Eu venho de Alepo : o discurso (neo)orientalista na (auto)biografia de um refugiado sírio

Detalhes bibliográficos
Ano de defesa: 2018
Autor(a) principal: Souza, Daniele dos Santos de
Orientador(a): Não Informado pela instituição
Banca de defesa: Não Informado pela instituição
Tipo de documento: Dissertação
Tipo de acesso: Acesso aberto
Idioma: por
Instituição de defesa: Universidade Federal de Mato Grosso
Brasil
Instituto de Linguagens (IL)
UFMT CUC - Cuiabá
Programa de Pós-Graduação em Estudos de Linguagem
Programa de Pós-Graduação: Não Informado pela instituição
Departamento: Não Informado pela instituição
País: Não Informado pela instituição
Palavras-chave em Português:
Link de acesso: http://ri.ufmt.br/handle/1/2966
Resumo: Armed conflicts in Syria after the Arab Spring and the humanitarian crisis of refugees have been highlighted in the plot of autobiographies of Syrian refugees in the international publishing market. This dissertation seeks to analyze the (neo) orientalist discourse in the (auto)biography Eu venho de Aleppo of the Syrian refugee Joude Jassouma in order to present possible understandings about the effects produced by world views structured in oppositions like West and East, war and peace, we and the others, civilized and barbaric, among others. The research understands Eu venho de Aleppo as a privileged object of the qualitative approach (DENZIN; LINCOLN, 2006), since the autobiography can allow the researcher to interpret the meanings of a given social phenomenon (DESLAURIERS; KÉRISIT, 2012). The main corpus of the research is constituted by excerpts and images extracted from the book analyzed. The study of discourse is based on the Foucaultian conceptions of discursive formation, enunciation, relations of power, truth and power (Foucault, 2008, 2012) and it is understood as a transdisciplinary and undisciplined research (MOITA LOPES, 2006). The theoretical framework is divided into two parts: Orientalism and the discursive construction of the Other (SAID, 2004, 2011, 2016) and Post / neo-Orientalism: a purgatory state (DABASHI, 2017), which is extanded with discussions related to (neo)orientalism (ABULUGHOD, 2012, BASTOS, 2016, BAUMAN, 2017a, 2017b, COSTA, 2016).
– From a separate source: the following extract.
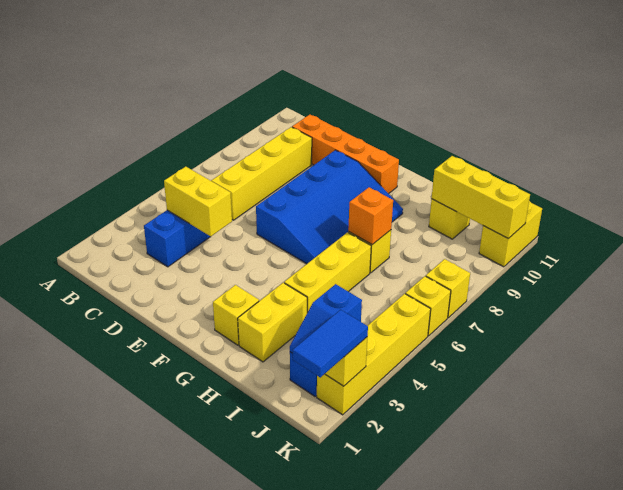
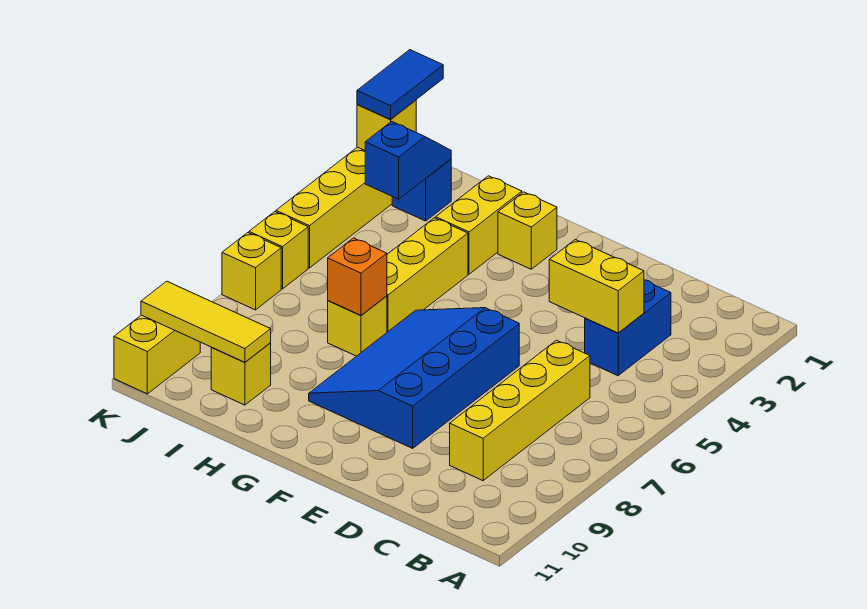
orange brick C10:F10 level 1 -> none
yellow brick I10:K10 level 2 -> yellow tile I10:K10 level 2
The research questions were: 1) how is the relationship between the West and the East discursively constructed in Joude Jassouma's autobiography?, 2) how does (neo) Orientalist discourse manifest in the book? and 3) what are the effects of senses produced? The results suggest that Eu venho de Aleppo joins the (neo) orientalist discursive formation insofar as it builds the West as the space of freedom and peace and the East as the space of war and barbarism. In addition, there is also the pedagogical character directed to the Western reader, the main public of books like this. The effects of sense produced are diverse, for while thought systems such as (neo) Orientalism reinforce structural violence and marginalize other ways of life, the question of refuge can encourage voluntary solidarity.